Pandas: when can I directly assign to values array

I was messing with pandas in the interpreter and the following behavior took my by surprise:

>>> data2 = [[1, np.nan], [2, -17]]
>>> f2 = pd.DataFrame(data2)
>>> f2
0 1
0 1 NaN
1 2 -17.0
>>> f2.values[1, 1] = -99.0
>>> f2
0 1
0 1 NaN
1 2 -17.0
>>> type(f2.values[0, 0]), type(f2.values[1, 0])
(<class 'numpy.float64'>, <class 'numpy.float64'>)

I am unable to assign directly to the underlying array using the values attribute. However, if I explicitly start with floats, I can:

>>> data = [[1.0, np.nan], [2.0, -17.0]]
>>> f = pd.DataFrame(data)
>>> f
0 1
0 1.0 NaN
1 2.0 -17.0
>>> f.values[1, 1] = -99.0
>>> f
0 1
0 1.0 NaN
1 2.0 -99.0

Does anyone know a rule that would have allowed me to predict this? I feel like I must be missing something obvious.


Pandas does not guarantee when assignments to df.values affect df, so I would recommend never trying to modify df via df.values. How this works is an implementation detail.

Under the hood, df stores its values in "blocks". The blocks are segregated by dtype, though sometimes more than one block can have the same dtype.

When you use

df2 = pd.DataFrame([[1, np.nan], [2, -17]])

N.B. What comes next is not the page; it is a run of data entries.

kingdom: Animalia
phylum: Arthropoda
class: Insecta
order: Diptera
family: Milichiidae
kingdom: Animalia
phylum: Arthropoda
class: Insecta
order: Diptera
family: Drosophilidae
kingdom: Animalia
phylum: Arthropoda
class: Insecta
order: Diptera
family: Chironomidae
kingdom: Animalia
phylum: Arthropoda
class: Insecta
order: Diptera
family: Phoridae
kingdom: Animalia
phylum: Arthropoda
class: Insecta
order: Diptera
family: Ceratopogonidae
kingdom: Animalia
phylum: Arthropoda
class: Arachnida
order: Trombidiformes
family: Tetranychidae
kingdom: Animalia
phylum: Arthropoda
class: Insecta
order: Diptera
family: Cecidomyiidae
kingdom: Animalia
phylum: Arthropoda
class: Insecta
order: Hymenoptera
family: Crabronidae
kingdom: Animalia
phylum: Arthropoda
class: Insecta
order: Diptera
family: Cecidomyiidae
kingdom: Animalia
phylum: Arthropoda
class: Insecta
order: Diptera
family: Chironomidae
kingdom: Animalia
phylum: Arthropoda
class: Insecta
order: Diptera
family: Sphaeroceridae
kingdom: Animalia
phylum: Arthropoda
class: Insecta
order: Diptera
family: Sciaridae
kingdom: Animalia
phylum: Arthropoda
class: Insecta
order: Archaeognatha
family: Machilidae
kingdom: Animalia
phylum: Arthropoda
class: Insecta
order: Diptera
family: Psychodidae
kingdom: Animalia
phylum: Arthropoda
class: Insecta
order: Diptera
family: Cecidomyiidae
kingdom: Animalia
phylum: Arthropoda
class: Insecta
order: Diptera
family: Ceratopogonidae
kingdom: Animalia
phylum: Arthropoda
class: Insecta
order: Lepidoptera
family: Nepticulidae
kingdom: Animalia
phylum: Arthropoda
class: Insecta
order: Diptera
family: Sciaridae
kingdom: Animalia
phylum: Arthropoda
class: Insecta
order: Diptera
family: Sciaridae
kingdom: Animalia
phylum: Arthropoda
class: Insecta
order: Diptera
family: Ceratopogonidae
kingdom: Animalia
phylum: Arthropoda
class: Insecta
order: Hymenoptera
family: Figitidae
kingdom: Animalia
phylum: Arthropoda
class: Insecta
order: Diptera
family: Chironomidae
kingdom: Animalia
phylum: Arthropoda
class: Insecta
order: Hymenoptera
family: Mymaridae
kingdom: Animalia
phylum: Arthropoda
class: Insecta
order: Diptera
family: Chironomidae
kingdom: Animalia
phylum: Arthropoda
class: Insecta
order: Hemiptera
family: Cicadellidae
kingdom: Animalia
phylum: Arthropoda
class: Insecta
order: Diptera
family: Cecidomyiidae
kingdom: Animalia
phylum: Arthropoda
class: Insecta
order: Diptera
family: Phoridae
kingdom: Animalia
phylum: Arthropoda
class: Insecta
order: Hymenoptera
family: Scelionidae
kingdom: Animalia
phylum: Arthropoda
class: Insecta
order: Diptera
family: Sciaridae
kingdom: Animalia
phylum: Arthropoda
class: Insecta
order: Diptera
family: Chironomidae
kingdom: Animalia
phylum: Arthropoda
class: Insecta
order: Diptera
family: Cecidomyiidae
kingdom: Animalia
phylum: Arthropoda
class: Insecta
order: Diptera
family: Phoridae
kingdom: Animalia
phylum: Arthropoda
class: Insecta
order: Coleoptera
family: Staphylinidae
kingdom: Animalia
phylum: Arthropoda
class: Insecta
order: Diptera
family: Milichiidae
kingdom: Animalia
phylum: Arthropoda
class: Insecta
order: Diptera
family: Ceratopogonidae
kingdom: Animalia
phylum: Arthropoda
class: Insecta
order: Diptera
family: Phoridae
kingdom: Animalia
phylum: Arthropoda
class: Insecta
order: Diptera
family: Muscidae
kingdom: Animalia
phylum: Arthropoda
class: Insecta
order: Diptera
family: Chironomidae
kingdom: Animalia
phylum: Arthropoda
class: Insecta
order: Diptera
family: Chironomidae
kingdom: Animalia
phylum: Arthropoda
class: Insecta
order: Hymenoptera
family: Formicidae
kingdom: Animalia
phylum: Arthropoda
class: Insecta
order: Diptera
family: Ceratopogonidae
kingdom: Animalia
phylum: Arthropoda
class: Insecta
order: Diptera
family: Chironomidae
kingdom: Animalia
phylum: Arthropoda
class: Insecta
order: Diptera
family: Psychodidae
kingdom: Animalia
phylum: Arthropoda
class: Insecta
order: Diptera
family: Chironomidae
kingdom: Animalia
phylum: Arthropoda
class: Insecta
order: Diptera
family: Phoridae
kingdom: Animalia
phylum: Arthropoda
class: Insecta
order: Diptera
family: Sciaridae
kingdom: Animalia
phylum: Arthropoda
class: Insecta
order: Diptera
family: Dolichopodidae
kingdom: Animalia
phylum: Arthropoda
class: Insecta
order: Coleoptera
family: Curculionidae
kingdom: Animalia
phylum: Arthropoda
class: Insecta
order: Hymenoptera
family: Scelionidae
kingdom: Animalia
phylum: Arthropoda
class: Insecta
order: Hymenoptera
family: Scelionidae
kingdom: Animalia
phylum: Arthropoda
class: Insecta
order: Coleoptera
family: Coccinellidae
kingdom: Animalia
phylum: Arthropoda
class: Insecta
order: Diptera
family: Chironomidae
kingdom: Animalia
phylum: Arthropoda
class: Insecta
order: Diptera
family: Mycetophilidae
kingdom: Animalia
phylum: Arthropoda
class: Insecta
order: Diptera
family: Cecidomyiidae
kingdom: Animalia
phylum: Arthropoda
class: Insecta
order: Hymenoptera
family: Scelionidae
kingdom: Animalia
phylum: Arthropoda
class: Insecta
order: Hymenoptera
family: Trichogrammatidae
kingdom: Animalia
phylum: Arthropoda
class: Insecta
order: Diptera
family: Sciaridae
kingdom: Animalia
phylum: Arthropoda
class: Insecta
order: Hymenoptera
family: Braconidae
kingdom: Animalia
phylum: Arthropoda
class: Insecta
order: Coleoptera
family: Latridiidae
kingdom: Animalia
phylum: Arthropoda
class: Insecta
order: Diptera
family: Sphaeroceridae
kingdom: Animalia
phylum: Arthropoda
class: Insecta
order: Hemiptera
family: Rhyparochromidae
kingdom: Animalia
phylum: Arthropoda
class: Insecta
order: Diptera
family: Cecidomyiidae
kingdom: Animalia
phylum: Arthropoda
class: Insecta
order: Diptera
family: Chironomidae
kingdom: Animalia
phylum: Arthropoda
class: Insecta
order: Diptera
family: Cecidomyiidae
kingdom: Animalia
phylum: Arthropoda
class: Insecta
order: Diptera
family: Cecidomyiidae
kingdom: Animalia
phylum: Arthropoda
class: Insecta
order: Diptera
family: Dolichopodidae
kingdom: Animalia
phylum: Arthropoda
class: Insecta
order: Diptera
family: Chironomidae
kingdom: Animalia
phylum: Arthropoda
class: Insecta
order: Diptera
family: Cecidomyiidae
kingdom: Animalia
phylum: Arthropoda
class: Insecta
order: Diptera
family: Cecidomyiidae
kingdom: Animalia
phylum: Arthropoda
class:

The first column has integer dtype while the second column has floating point dtype.

In [27]:
<class 'pandas.core.frame.DataFrame'>
RangeIndex: 2 entries, 0 to 1
Data columns (total 2 columns):
0    2 non-null int64
1    1 non-null float64
dtypes: float64(1), int64(1)
memory usage: 112.0 bytes

When you access the df2.values property, a single NumPy array is returned. When the df2 has columns of non-homogeneous dtype, Pandas promotes the dtypes to a single common dtype. In the worst case, the common dtype may be object. In this case, the integers are promoted to floating point dtype.

In [28]: df2.values.dtype
Out[28]: dtype('float64')

The dtype promotion requires that the underlying data be copied into a new NumPy array. Thus, modifying the copy returned by df2.values does not affect the original data in df2.

In contrast, if the DataFrame's data is entirely of one dtype, then f.values returns a view of the original data. So in this special case, modifying f.values affects f itself.